In the present case, there is a genuine issue of material fact regarding the propriety of Toscano's execution of the exculpatory agreement. Unlike the situation in Salt River and Valley National Bank where no extraneous misrepresentations regarding the content of the releases were made, in the instant case, the Malibu attendant allegedly made certain comments prior to Tuscano's signing of the release. Tuscano was a first time user of Malibu's race care facility. He testified that the attendant told him substantially that the "release" document meant that Tuscano was responsible for injury or damage caused by his own negligent driving. Tuscano allegedly did not read the waiver before he signed the document. He testified that he interpreted the assumption of risk phrase to mean that he would only be responsible for his own unsafe driving.

Given the type of agreement at issue in this case, the court must carefully scrutinize any alleged misconduct surrounding its execution which might render it unenforceable. In Salt River and Valley National Bank, the courts stressed that the parties must clearly intend to relinquish tort liability that the law otherwise imposes. In the present case, there is evidence that representations which might constitute misconduct were made by the Malibu attendant and were relied upon by Tuscano. Such evidence presents the possibility of a genuine question of material fact to be resolved. We, therefore, conclude that the district court erred in granting defendant's summary judgment. We also conclude that the district court properly denied plaintiff's partial summary judgment.

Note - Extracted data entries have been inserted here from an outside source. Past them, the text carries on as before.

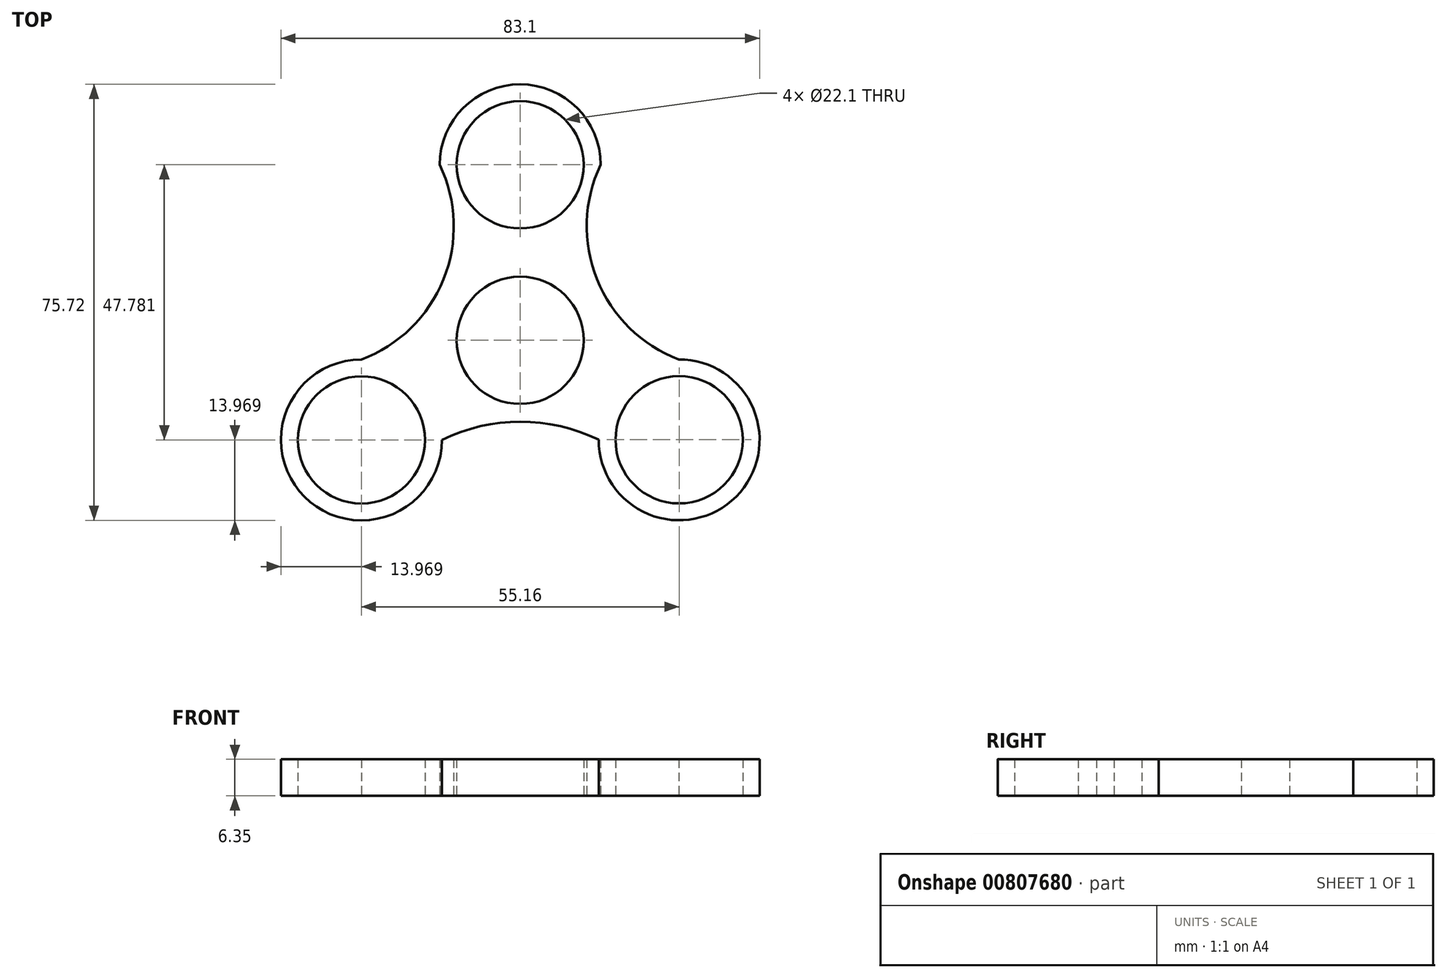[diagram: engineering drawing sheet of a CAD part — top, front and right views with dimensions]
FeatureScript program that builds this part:
annotation { "Feature Type Name" : "Feature", "Feature Type Description" : "" }
export const myFeature = defineFeature(function(context is Context, id is Id, definition is map)
    precondition{}
    {
        {
            var Q0;
            Q0=qCreatedBy(makeId("Top.planeOp"),FACE);
            var sketch = newSketch(context, id + "F0", { "sketchPlane" : qUnion([Q0])});
            skCircle(sketch, "E0", {"center": v(0, 0) * mm, "radius": 44.45 * mm});
            skCircle(sketch, "E1", {"center": v(0, 0) * mm, "radius": 11.05 * mm});
            skLineSegment(sketch, "E2", {"start": v(0, 0) * mm, "end": v(0, 30.48) * mm});
            skCircle(sketch, "E3", {"center": v(0, 30.48) * mm, "radius": 11.05 * mm});
            skCircle(sketch, "E4.1.0", {"center": v(-27.56, -17.3) * mm, "radius": 11.05 * mm});
            skCircle(sketch, "E4.2.0", {"center": v(27.6, -17.28) * mm, "radius": 11.05 * mm});
            skPoint(sketch, "E4.center", {"position": v(0.01, -1.37) * mm});
            skCircle(sketch, "E5", {"center": v(0, 30.48) * mm, "radius": 13.97 * mm});
            skCircle(sketch, "E6", {"center": v(27.6, -17.28) * mm, "radius": 13.97 * mm});
            skCircle(sketch, "E7", {"center": v(0, 0) * mm, "radius": 13.97 * mm});
            skCircle(sketch, "E8", {"center": v(-27.56, -17.3) * mm, "radius": 13.97 * mm});
            skArc(sketch, "E9", {"start": v(-27.56, -3.33) * mm, "mid": v(-13.31, 10.58) * mm, "end": v(-13.97, 30.48) * mm});
            skArc(sketch, "E10", {"start": v(13.97, 30.48) * mm, "mid": v(13.33, 10.57) * mm, "end": v(27.6, -3.33) * mm});
            skArc(sketch, "E11", {"start": v(13.63, -17.28) * mm, "mid": v(0.02, -14.14) * mm, "end": v(-13.6, -17.3) * mm});
            skSolve(sketch);
        }
        {
            var Q0;
            {var subQ0=sQuery(id+"F0.wireOp",EDGE,"E8");var subQ1=sQuery(id+"F0.wireOp",EDGE,"E0");var subQ2=makeQuery(id+"F0.imprint","INTERSECT",VERTEX,{"disambiguationData":[OD(0.0)],"derivedFrom":[subQ1,subQ0]});Q0=makeQuery(id+"F0.imprint","IMPRINT",FACE,{"disambiguationData":[TD([[makeQuery(id+"F0.imprint","IMPRINT",EDGE,{"disambiguationData":[TD([[subQ2,-1.0]])],"derivedFrom":subQ1}),-1.0]])]});}
            var Q1;
            {var subQ0=sQuery(id+"F0.wireOp",EDGE,"E6");var subQ1=sQuery(id+"F0.wireOp",EDGE,"E0");var subQ2=makeQuery(id+"F0.imprint","INTERSECT",VERTEX,{"disambiguationData":[OD(0.0)],"derivedFrom":[subQ1,subQ0]});Q1=makeQuery(id+"F0.imprint","IMPRINT",FACE,{"disambiguationData":[TD([[makeQuery(id+"F0.imprint","IMPRINT",EDGE,{"disambiguationData":[TD([[subQ2,-1.0]])],"derivedFrom":subQ1}),-1.0]])]});}
            var Q2;
            Q2=makeQuery(id+"F0.imprint","IMPRINT",FACE,{"disambiguationData":[TD([[makeQuery(id+"F0.imprint","IMPRINT",EDGE,{"derivedFrom":sQuery(id+"F0.wireOp",EDGE,"E4.1.0")}),-1.0]])]});
            var Q3;
            Q3=makeQuery(id+"F0.imprint","IMPRINT",FACE,{"disambiguationData":[TD([[makeQuery(id+"F0.imprint","IMPRINT",EDGE,{"derivedFrom":sQuery(id+"F0.wireOp",EDGE,"E4.2.0")}),-1.0]])]});
            var Q4;
            Q4=makeQuery(id+"F0.imprint","IMPRINT",FACE,{"disambiguationData":[TD([[makeQuery(id+"F0.imprint","IMPRINT",EDGE,{"derivedFrom":sQuery(id+"F0.wireOp",EDGE,"E3")}),-1.0]])]});
            var Q5;
            Q5=makeQuery(id+"F0.imprint","IMPRINT",FACE,{"disambiguationData":[TD([[makeQuery(id+"F0.imprint","IMPRINT",EDGE,{"derivedFrom":sQuery(id+"F0.wireOp",EDGE,"E1")}),-1.0]])]});
            var Q6;
            Q6=makeQuery(id+"F0.imprint","IMPRINT",FACE,{"disambiguationData":[TD([[makeQuery(id+"F0.imprint","IMPRINT",EDGE,{"derivedFrom":sQuery(id+"F0.wireOp",EDGE,"E7")}),-1.0]])]});
            extrude(context, id + "F1", {"entities" : qUnion([Q0, Q1, Q2, Q3, Q4, Q5, Q6]), "depth" : 6.35 * mm, "offsetDistance" : 25.4 * mm});
        }
    });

AFFIRMED IN PART, AND REVERSED AND REMANDED IN PART.

 *

This disposition is not appropriate for publication and may not be cited to or by the courts of this circuit except as provided by 9th Cir.R. 21

 **

The Honorable Rudi M. Brewster, United States District Judge, Southern District of California, sitting by designation

 1

Tuscano paraphrased these representations as follows: "If you do something stupid, it's your responsibility. Like it's your own risk if you do something wrong. If you are driving into a wall, that's your fault."